Flare moves to own MEV and slash inflation

Flare has tabled a sweeping governance proposal that would make it one of the first layer-1s to capture maximal extractable value (MEV) directly at the protocol level while cutting annual FLR inflation by 40% to 3%.

In its FIP.16 proposal, the Flare Foundation said the model is designed so that “network usage directly connects to token value,” with MEV and other fees routed into FLR buybacks and burns instead of going to external searchers and private builders.
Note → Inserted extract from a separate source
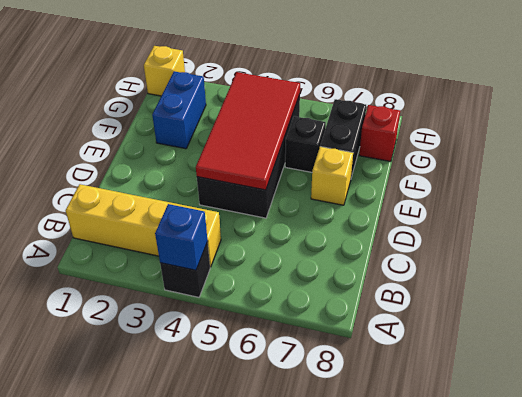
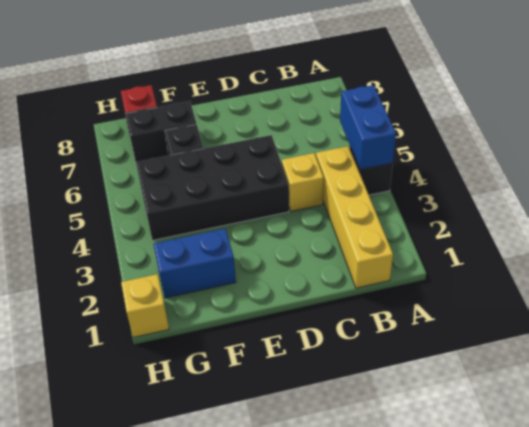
blue 1x1 brick [155,204,208,270] -> blue 1x2 brick [340,85,396,170]
red 2x4 tile [196,72,300,190] -> none
yellow 1x1 brick [311,147,353,205] -> yellow 1x1 brick moved to [282,153,324,211]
Under the three-stage redesign, block building would first shift from individual validators to a designated builder run by the Flare Entity, then move into Flare Confidential Compute for public auditability, before finally merging builder and proposer roles and relegating existing validators to verification.
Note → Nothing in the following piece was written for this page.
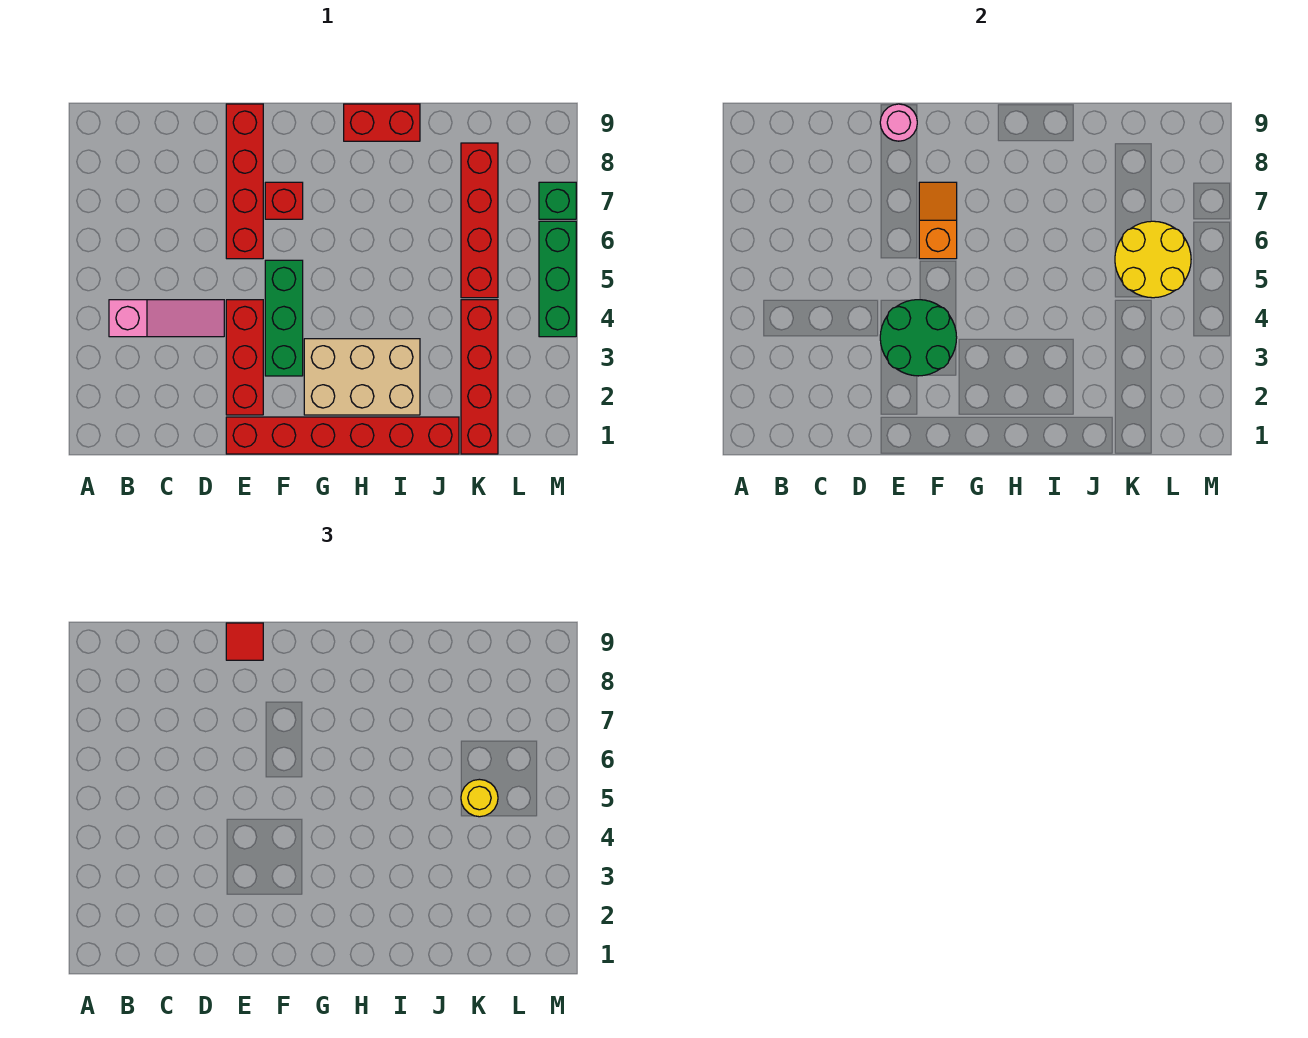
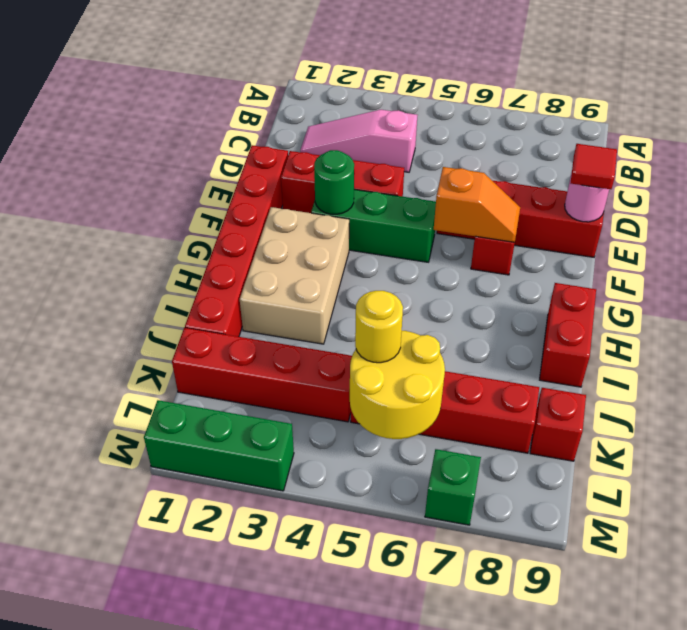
pink 1x3 slope [109,300,224,337] -> pink 1x3 slope turned to [300,110,417,172]
green 2x2 round brick [880,300,957,376] -> green 1x1 round brick [314,150,354,214]
none -> red 1x1 brick [530,388,586,461]
green 1x3 brick [539,221,576,337] -> green 1x3 brick moved to [144,400,294,491]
FIRE, higher burns and XRP roots

The proposal creates the Flare Income Reinvestment Entity (FIRE), which will “collect revenue from multiple protocol sources including attestation fees, FAsset and Smart Account fees, confidential compute fees and the captured MEV,” before using it to buy and burn FLR on the open market.

If approved, FIP.16 would immediately drop FLR inflation from 5% to 3% and lower the annual issuance cap from 5 billion to 3 billion tokens, a move Binance Square summarized as “a 40% decrease” in the network’s inflation rate.

Flare also plans a 20-fold jump in its base gas fee, from 60 gwei to 1,200 gwei, a change various analyses estimate would lift annual FLR burns from roughly 7.5 million tokens to about 300 million at current activity, even as a typical transaction “would cost a fraction of a cent.”

According to CoinDesk, the network is pitching protocol-level MEV capture as a way to claw back what it calls “a hidden tax on ordinary users” and recycle it into long-term token value instead of allowing front‑running and sandwich bots to hoard the upside.

Flare’s tokenomics overhaul lands as the network reports more than $160 million in total value locked, over 880,000 active addresses and around 150 million FXRP minted to bring smart contracts to XRP, with its initial FLR distribution having gone to XRP holders in 2023.

As of April 17, 2026, XRP is trading around $1.47, while FLR changes hands near $0.009, underscoring the smaller network’s bet that tighter inflation and protocol-owned MEV can help close the value gap with larger ecosystems anchored by assets like XRP.

In the broader market, the move echoes debates on Ethereum and other chains over whether MEV should remain the domain of specialized actors or be socialized via mechanisms such as protocol-owned builders and burn‑linked fee designs, a question Flare now wants token holders to settle in its upcoming FIP.16 vote.